## DIRECTIVE
Transcribe every line of text in the records below without changing a word, and leave the pictures out of your answer.

★ ★ ★ ★

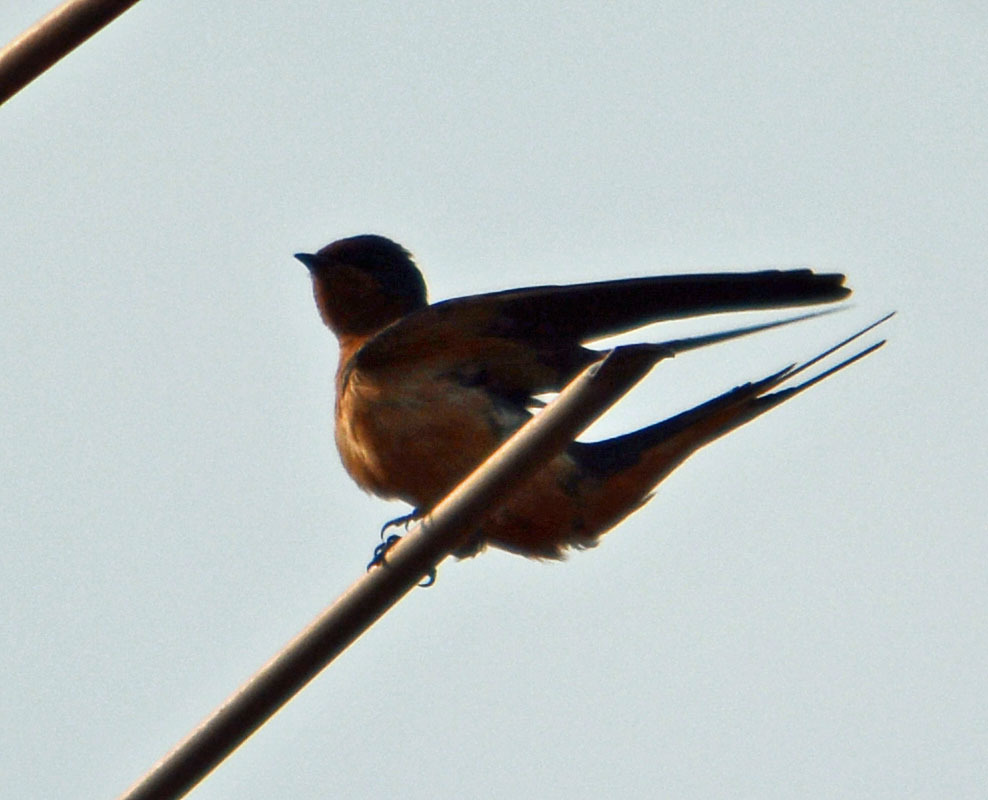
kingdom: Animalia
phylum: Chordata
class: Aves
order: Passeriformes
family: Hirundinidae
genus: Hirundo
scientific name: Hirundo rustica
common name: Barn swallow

★ ★ ★ ★

## EXERCISE ANSWER
kingdom: Animalia
phylum: Chordata
class: Aves
order: Passeriformes
family: Hirundinidae
genus: Hirundo
scientific name: Hirundo rustica
common name: Barn swallow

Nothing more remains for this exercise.